Top of Data extract
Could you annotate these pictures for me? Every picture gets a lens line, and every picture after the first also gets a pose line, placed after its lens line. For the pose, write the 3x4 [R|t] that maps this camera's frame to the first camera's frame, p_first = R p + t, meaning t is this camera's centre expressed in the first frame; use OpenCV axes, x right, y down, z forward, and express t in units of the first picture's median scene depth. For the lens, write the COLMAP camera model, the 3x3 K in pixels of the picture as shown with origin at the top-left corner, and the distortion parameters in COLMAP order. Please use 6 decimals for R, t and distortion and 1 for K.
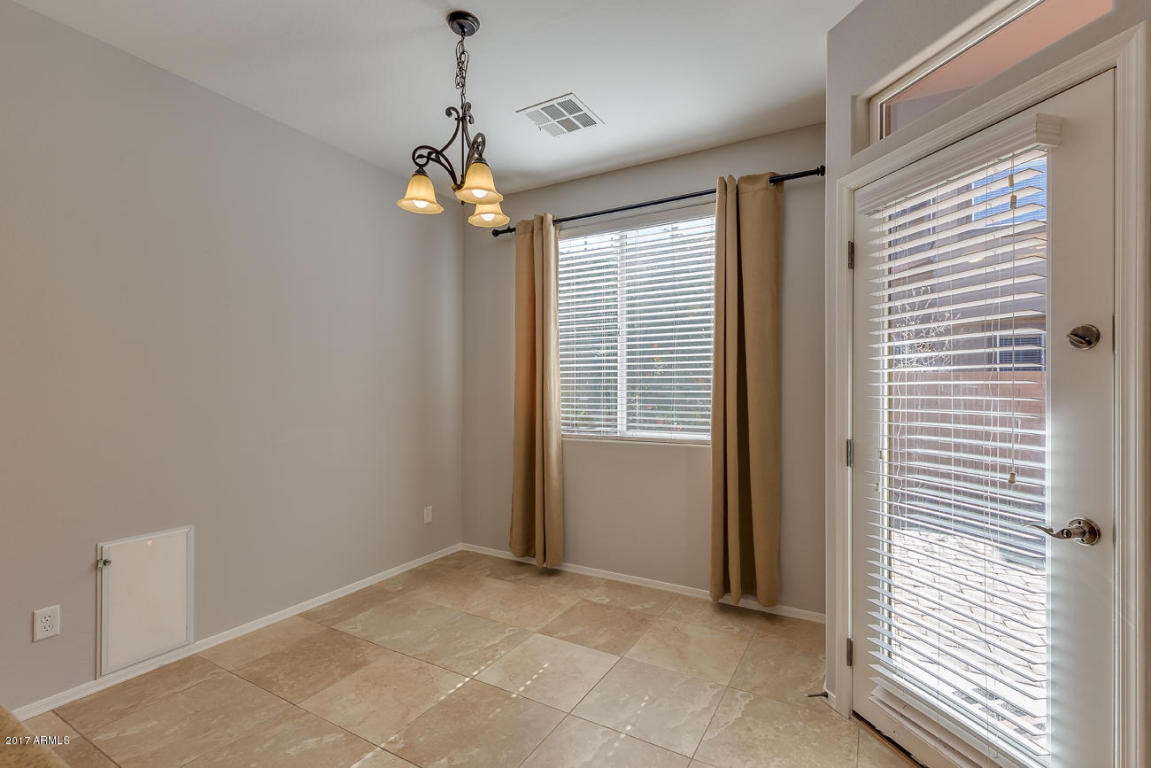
lens RADIAL K [[530.7, 0, 573.6], [0, 530.7, 388.2], [0, 0, 1]] dist [0.000729, -0.000059]
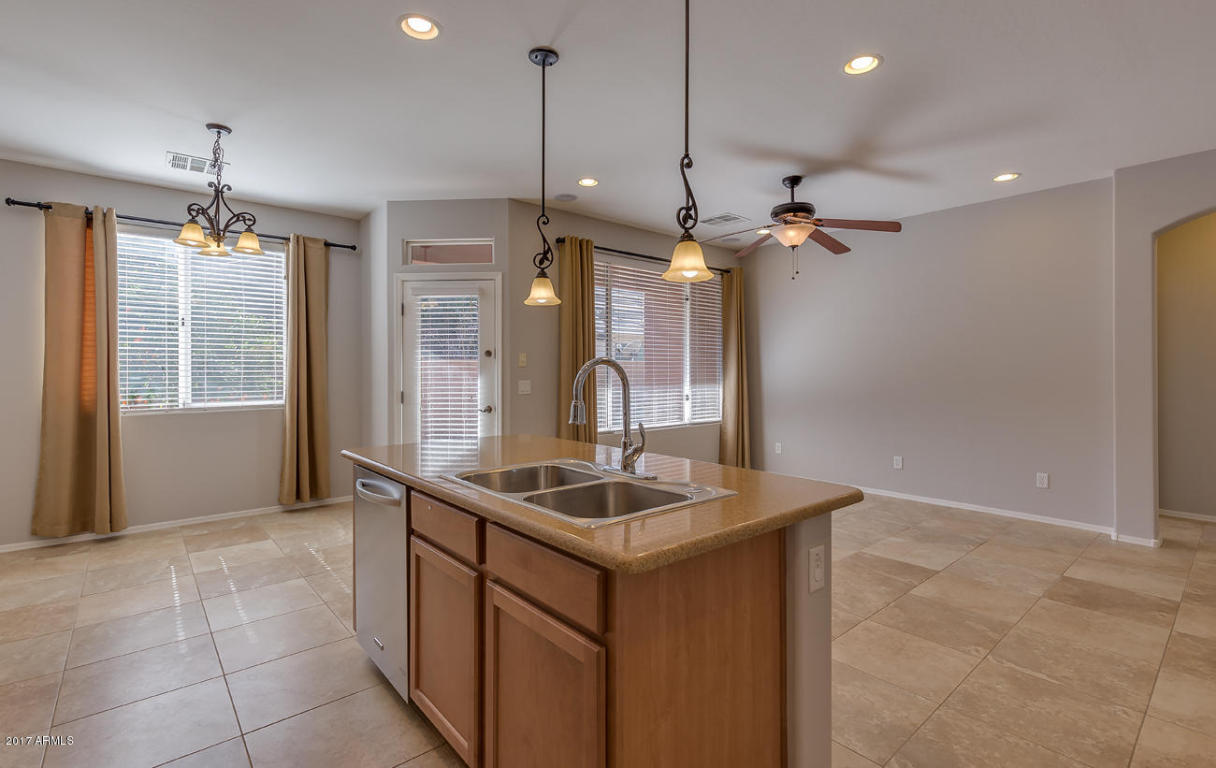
lens RADIAL K [[512.4, 0, 609.3], [0, 512.4, 368.0], [0, 0, 1]] dist [0.000680, -0.000137]
pose [[0.334431, 0.001505, 0.942419, -1.021054], [-0.000080, 0.999999, -0.001568, 0.001273], [-0.942420, 0.000449, 0.334430, -0.457961]]
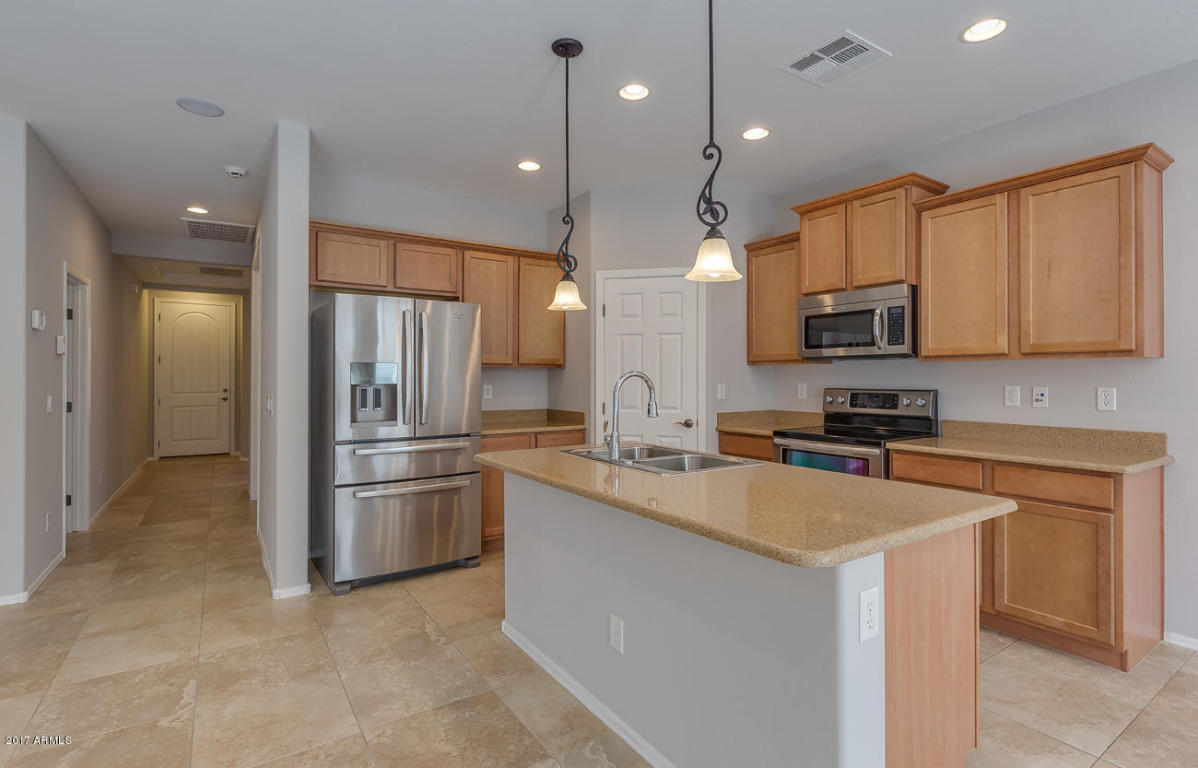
lens RADIAL K [[577.8, 0, 623.4], [0, 577.8, 371.3], [0, 0, 1]] dist [-0.015908, 0.001980]
pose [[-0.409609, -0.005380, -0.912246, 0.477334], [-0.002039, 0.999986, -0.004982, -0.010474], [0.912259, -0.000181, -0.409614, 0.150308]]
Bottom of Data extract
--- How to complete this task ---
Please revise the entries above so that "lens line" becomes "intrinsics line" and everything else stays the same, leaving out the pictures.

--- Problem solution ---
Could you annotate these pictures for me? Every picture gets a intrinsics line, and every picture after the first also gets a pose line, placed after its intrinsics line. For the pose, write the 3x4 [R|t] that maps this camera's frame to the first camera's frame, p_first = R p + t, meaning t is this camera's centre expressed in the first frame; use OpenCV axes, x right, y down, z forward, and express t in units of the first picture's median scene depth. For the lens, write the COLMAP camera model, the 3x3 K in pixels of the picture as shown with origin at the top-left corner, and the distortion parameters in COLMAP order. Please use 6 decimals for R, t and distortion and 1 for K.
lens RADIAL K [[530.7, 0, 573.6], [0, 530.7, 388.2], [0, 0, 1]] dist [0.000729, -0.000059]
lens RADIAL K [[512.4, 0, 609.3], [0, 512.4, 368.0], [0, 0, 1]] dist [0.000680, -0.000137]
pose [[0.334431, 0.001505, 0.942419, -1.021054], [-0.000080, 0.999999, -0.001568, 0.001273], [-0.942420, 0.000449, 0.334430, -0.457961]]
lens RADIAL K [[577.8, 0, 623.4], [0, 577.8, 371.3], [0, 0, 1]] dist [-0.015908, 0.001980]
pose [[-0.409609, -0.005380, -0.912246, 0.477334], [-0.002039, 0.999986, -0.004982, -0.010474], [0.912259, -0.000181, -0.409614, 0.150308]]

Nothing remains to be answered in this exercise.